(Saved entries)

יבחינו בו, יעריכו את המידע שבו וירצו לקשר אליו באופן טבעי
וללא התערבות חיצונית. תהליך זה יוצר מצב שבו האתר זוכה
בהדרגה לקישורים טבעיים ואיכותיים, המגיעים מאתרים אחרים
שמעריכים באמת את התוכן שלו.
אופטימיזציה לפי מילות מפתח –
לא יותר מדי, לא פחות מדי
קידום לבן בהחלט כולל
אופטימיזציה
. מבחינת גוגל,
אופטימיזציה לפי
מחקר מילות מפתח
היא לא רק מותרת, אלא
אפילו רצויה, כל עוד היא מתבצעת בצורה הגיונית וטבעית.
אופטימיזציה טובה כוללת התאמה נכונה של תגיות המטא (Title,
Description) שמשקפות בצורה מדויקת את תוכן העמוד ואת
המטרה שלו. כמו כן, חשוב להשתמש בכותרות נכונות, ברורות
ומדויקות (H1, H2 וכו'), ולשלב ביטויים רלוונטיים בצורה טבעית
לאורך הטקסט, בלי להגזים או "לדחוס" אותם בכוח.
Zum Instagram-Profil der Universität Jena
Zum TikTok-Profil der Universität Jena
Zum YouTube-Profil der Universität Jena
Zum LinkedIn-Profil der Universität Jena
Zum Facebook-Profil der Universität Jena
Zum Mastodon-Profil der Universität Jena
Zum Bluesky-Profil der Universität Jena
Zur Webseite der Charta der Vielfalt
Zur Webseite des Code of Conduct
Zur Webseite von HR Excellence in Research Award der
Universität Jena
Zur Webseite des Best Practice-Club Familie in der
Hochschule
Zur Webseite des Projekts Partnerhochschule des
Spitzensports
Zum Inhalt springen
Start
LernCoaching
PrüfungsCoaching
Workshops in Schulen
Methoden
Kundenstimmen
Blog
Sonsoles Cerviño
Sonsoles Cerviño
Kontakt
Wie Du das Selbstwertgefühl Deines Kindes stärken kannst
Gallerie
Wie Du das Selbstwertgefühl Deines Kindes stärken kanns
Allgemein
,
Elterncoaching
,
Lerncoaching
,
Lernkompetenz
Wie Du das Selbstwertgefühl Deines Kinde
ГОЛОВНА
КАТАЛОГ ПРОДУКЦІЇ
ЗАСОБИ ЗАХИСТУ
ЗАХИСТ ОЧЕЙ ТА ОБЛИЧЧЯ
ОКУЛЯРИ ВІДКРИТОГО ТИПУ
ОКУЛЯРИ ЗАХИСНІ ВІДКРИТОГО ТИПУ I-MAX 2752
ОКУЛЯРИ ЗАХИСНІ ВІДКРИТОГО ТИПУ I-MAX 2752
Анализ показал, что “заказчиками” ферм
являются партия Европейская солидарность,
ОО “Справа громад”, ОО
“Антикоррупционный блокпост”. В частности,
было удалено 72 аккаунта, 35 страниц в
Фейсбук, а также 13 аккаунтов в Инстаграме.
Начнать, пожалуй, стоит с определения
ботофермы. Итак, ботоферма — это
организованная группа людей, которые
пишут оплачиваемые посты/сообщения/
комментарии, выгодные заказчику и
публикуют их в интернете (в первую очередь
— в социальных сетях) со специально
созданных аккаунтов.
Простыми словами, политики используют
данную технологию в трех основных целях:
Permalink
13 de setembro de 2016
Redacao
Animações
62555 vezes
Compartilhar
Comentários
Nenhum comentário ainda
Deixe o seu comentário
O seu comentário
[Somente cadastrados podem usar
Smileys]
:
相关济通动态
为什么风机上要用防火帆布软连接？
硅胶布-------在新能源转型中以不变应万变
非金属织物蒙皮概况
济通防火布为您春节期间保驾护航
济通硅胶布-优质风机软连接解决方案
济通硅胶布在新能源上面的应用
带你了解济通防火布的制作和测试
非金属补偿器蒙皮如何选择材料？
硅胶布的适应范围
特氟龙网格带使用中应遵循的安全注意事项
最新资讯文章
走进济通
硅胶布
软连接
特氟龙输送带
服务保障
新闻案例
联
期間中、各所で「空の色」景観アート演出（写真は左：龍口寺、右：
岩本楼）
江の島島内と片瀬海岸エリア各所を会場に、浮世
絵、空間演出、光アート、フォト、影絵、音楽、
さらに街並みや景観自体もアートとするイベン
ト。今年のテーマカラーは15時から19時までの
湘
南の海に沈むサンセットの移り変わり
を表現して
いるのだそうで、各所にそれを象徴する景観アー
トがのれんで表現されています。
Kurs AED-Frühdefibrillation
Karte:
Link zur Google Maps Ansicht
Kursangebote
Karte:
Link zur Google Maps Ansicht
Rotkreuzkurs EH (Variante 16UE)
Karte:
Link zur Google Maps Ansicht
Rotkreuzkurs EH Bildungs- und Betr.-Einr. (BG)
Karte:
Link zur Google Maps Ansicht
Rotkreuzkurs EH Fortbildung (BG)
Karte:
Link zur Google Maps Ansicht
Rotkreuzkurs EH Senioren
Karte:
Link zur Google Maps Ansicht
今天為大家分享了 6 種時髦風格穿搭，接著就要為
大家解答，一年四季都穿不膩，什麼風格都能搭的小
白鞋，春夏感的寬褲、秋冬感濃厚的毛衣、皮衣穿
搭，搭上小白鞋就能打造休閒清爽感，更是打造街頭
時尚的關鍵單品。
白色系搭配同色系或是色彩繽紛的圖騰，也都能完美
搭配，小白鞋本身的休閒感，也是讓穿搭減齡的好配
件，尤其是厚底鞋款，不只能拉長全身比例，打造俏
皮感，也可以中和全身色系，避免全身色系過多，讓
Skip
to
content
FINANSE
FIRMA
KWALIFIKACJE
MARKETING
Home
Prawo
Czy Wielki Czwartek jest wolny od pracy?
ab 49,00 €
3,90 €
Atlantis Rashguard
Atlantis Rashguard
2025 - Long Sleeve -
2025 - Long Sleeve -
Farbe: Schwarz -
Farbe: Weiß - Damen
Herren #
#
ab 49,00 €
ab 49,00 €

**Task objective**.
The answer must be the line containing "大家解答，一年四季都穿不膩，什麼風格都能搭的小" and every line after it to the end of the data, each set down exactly.

**Final answer**.
大家解答，一年四季都穿不膩，什麼風格都能搭的小
白鞋，春夏感的寬褲、秋冬感濃厚的毛衣、皮衣穿
搭，搭上小白鞋就能打造休閒清爽感，更是打造街頭
時尚的關鍵單品。
白色系搭配同色系或是色彩繽紛的圖騰，也都能完美
搭配，小白鞋本身的休閒感，也是讓穿搭減齡的好配
件，尤其是厚底鞋款，不只能拉長全身比例，打造俏
皮感，也可以中和全身色系，避免全身色系過多，讓
Skip
to
content
FINANSE
FIRMA
KWALIFIKACJE
MARKETING
Home
Prawo
Czy Wielki Czwartek jest wolny od pracy?
ab 49,00 €
3,90 €
Atlantis Rashguard
Atlantis Rashguard
2025 - Long Sleeve -
2025 - Long Sleeve -
Farbe: Schwarz -
Farbe: Weiß - Damen
Herren #
#
ab 49,00 €
ab 49,00 €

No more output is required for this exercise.